The Computer Emergency Response Team of Ukraine (CERT-UA) has warned of a new cyber attack campaign by the Russia-linked APT28 (aka UAC-0001) threat actors using Signal chat messages to deliver two new malware families dubbed BEARDSHELL and COVENANT.
BEARDSHELL, per CERT-UA, is written in C++ and offers the ability to download and execute PowerShell scripts, as well as upload the results of the execution back to a remote server over the Icedrive API.
The agency said it first observed BEARDSHELL, alongside a screenshot-taking tool named SLIMAGENT, as part of incident response efforts in March-April 2024 in a Windows computer.
While at that time, there were no details available on how the infection took place, the agency said it received threat intelligence from ESET more than a year later that detected evidence of unauthorized access to a “gov.ua” email account.
The exact nature of the information shared was not disclosed, but it likely pertains to a report from the Slovak cybersecurity company last month that detailed APT28’s exploitation of cross-site scripting (XSS) vulnerabilities in various webmail software such as Roundcube, Horde, MDaemon, and Zimbra to breach Ukrainian government entities.
Further investigation triggered as a result of this discovery unearthed crucial evidence, including the initial access vector used in the 2024 attack, as well as the presence of BEARDSHELL and a malware framework dubbed COVENANT.
Specifically, it has come to light that the threat actors are sending messages on Signal to deliver a macro-laced Microsoft Word document (“Акт.doc”), which, when launched, drops two payloads: A malicious DLL (“ctec.dll”) and a PNG image (“windows.png”).
The embedded macro also makes Windows Registry modifications to ensure that the DLL is launched when the File Explorer (“explorer.exe”) is launched the next time. The primary task of the DLL is to load the shellcode from the PNG file, resulting in the execution of the memory-resident COVENANT framework.
COVENANT subsequently downloads two more intermediate payloads that are designed to launch the BEARDSHELL backdoor on the compromised host.
To mitigate potential risks associated with the threat, state organizations are recommended to keep an eye on network traffic associated with the domains “app.koofr[.]net” and “api.icedrive[.]net.”
The disclosure comes as CERT-UA revealed APT28’s targeting of outdated Roundcube webmail instances in Ukraine to deliver exploits for CVE-2020-35730, CVE-2021-44026, and CVE-2020-12641 via phishing emails that ostensibly contain text about news events but weaponize these flaws to execute arbitrary JavaScript.

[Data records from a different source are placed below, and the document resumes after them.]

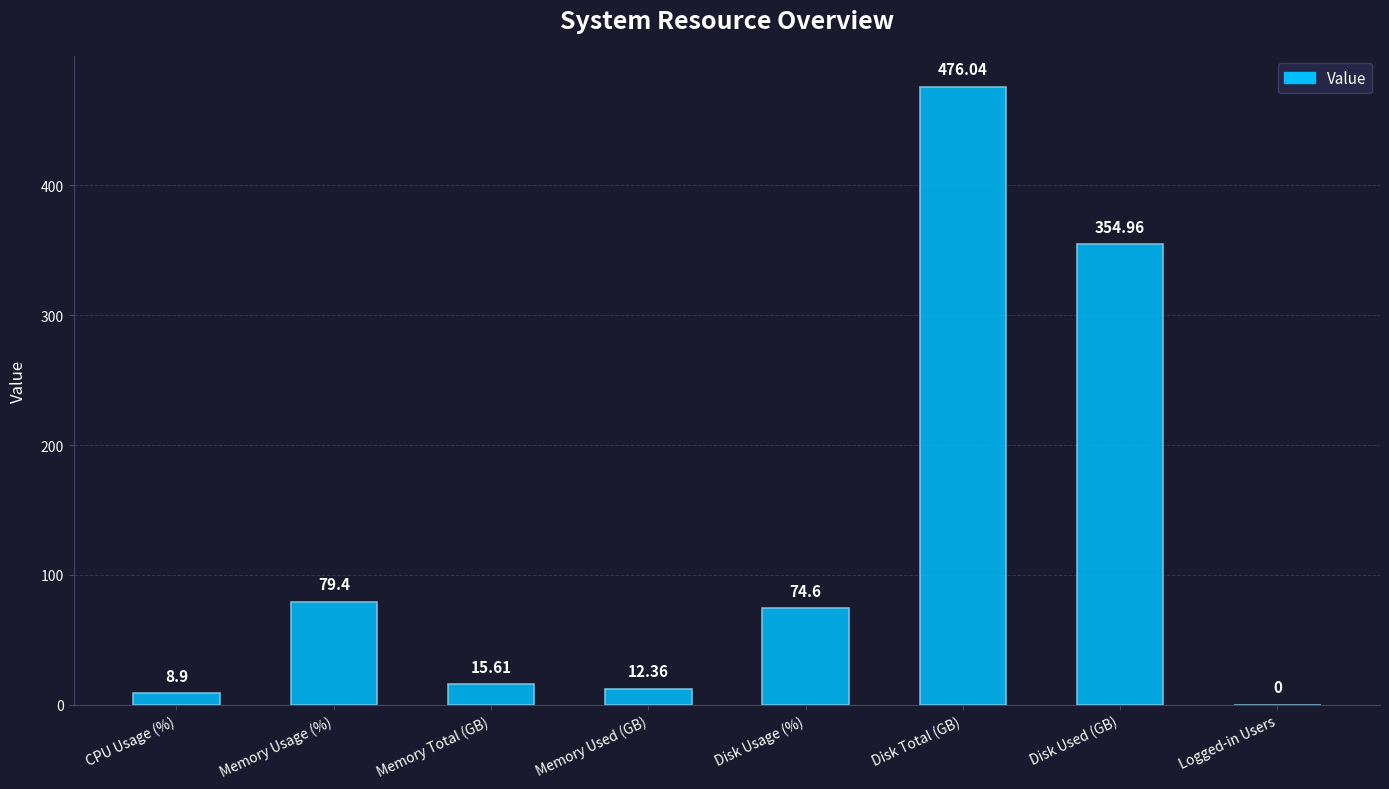

At which category does the chart reach its peak across all series?

Disk Total (GB)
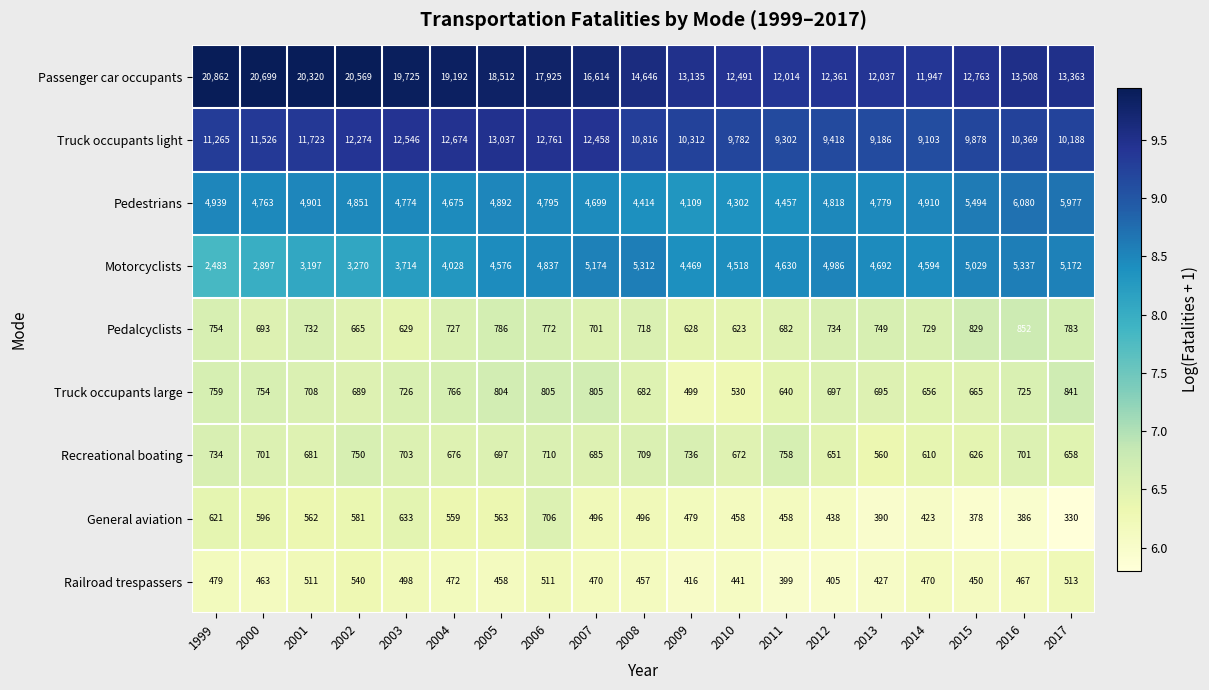

Is it true that Truck occupants light equals 12546 at 2003?

True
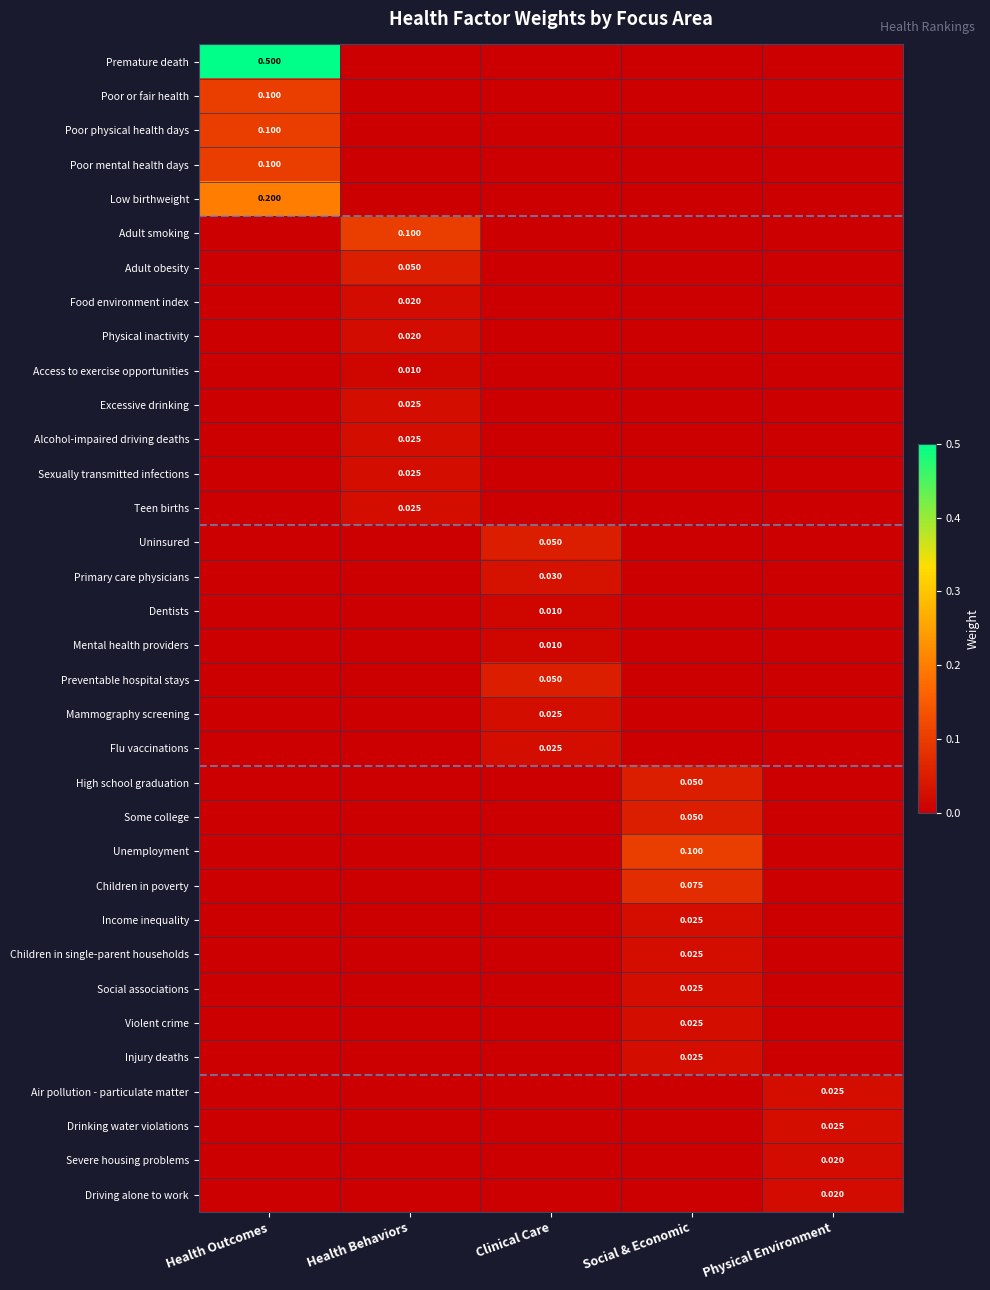

Count the number of categories in the chart.

5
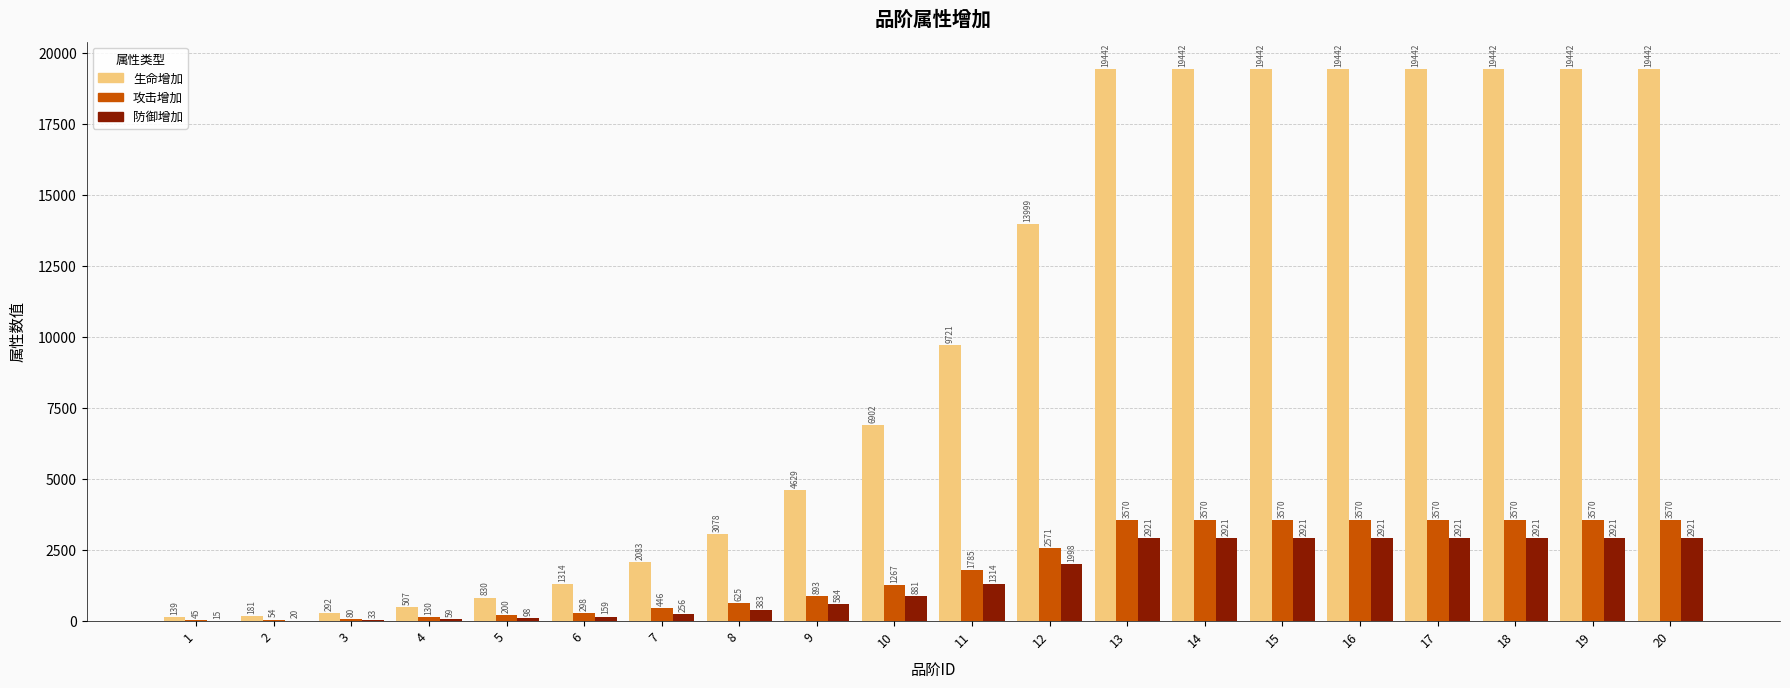

How many categories are shown in the chart?

20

The email “contained a content bait in the form of an article from the publication ‘NV’ (nv.ua), as well as an exploit for the Roundcube XSS vulnerability CVE-2020-35730 and the corresponding JavaScript code designed to download and run additional JavaScript files: ‘q.js’ and ‘e.js,'” CERT-UA said.
“E.js” ensures the creation of a mailbox rule for redirecting incoming emails to a third-party email address, in addition to exfiltrating the victim’s address book and session cookies via HTTP POST requests. On the other hand, “q.js” features an exploit for an SQL injection flaw in Roundcube (CVE-2021-44026) that’s used to gather information from the Roundcube database.
CERT-UA said it also discovered a third JavaScript file named “c.js” that includes an exploit for a third Roundcube flaw (CVE-2020-12641) to execute arbitrary commands on the mail server. In all, similar phishing emails were sent to the email addresses of more than 40 Ukrainian organizations.